Localizing visuospatial disorientation.

Our findings are consistent with the dual pathways model of visual processing embedded in Kleist’s assigning visual object agnosias to occipito-temporal areas and visuospatial agnosias to occipito-parietal areas (Kleist,22 cited in Grusser and Landis23). Ungerleider and Mishkin24 developed this model with experimental evidence for a ventral, occipito-temporal pathway for visual object recognition and a dorsal, occipito-parietal pathway for visuospatial perception, with Goodale and Milner25 emphasizing the model’s behavioral implications.

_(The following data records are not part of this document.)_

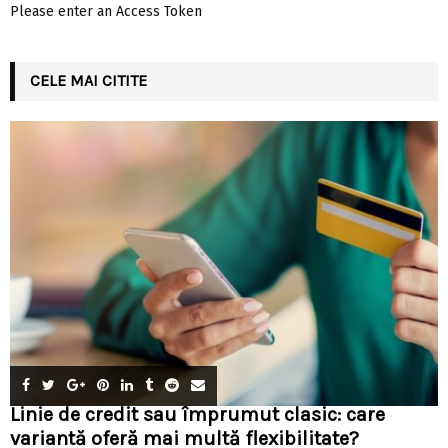
Please enter an Access Token
CELE MAI CITITE
Linie de credit sau împrumut clasic: care
variantă oferă mai multă flexibilitate?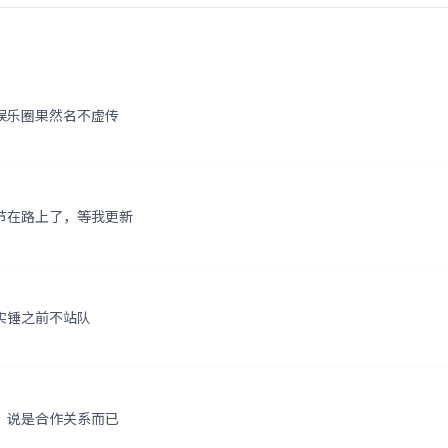
娱乐圈果然名不虚传
节在路上了，等我更新
实锤之前不站队
，说是合作关系而已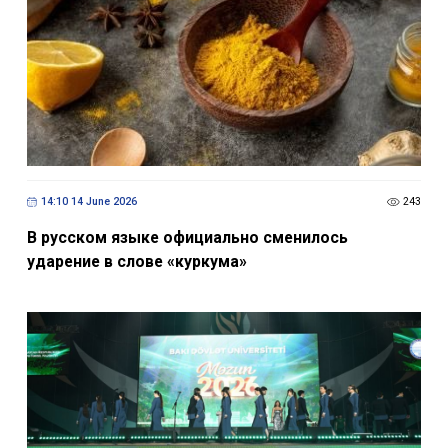
14:10 14 June 2026
243
В русском языке официально сменилось
ударение в слове «куркума»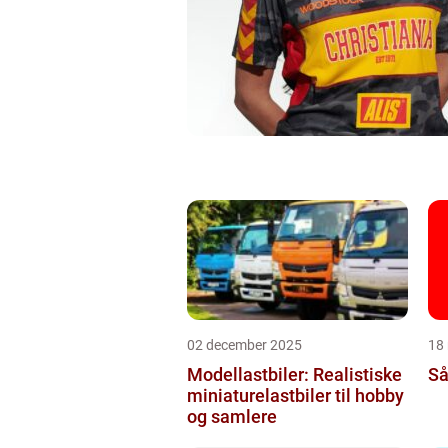
02 december 2025
18
Modellastbiler: Realistiske
Så
miniaturelastbiler til hobby
og samlere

In the dorsal visual pathway, the middle temporal area (MT) is critical for the perception of uniform patterns of visual motion.26 The adjacent medial superior temporal area (MST) processes optic flow12 and its cues about heading direction27 and environmental structure28 with contributions from other sites along the dorsal pathway.29,30 This suggests that disease activity in area MT might account for elevated horizontal motion thresholds in AD,15,16 whereas the elevated optic flow thresholds found in this study might reflect effects on area MST. Likewise, the separate impairment of optic flow interpretation, seen in some AD subjects, might be attributable to disease effects on higher dorsal visual areas.

Rather than explaining these deficits as the result of focal pathology, we might view them as cortical disconnection syndromes. This is consistent with the selective effects of AD on corticocortical projection neurons31 that might cause greater deterioration of visual motion signals as they pass through the successive stages of the dorsal visual pathway. Thus, increasing impairment in horizontal motion, optic flow, and self-movement perception could reflect the cumulative degradation of visual motion signals so that lower centers are least affected and higher centers are most affected. Thus, visuospatial disorientation in AD might suggest a new model for cortical pathophysiology: the serial disconnection syndrome.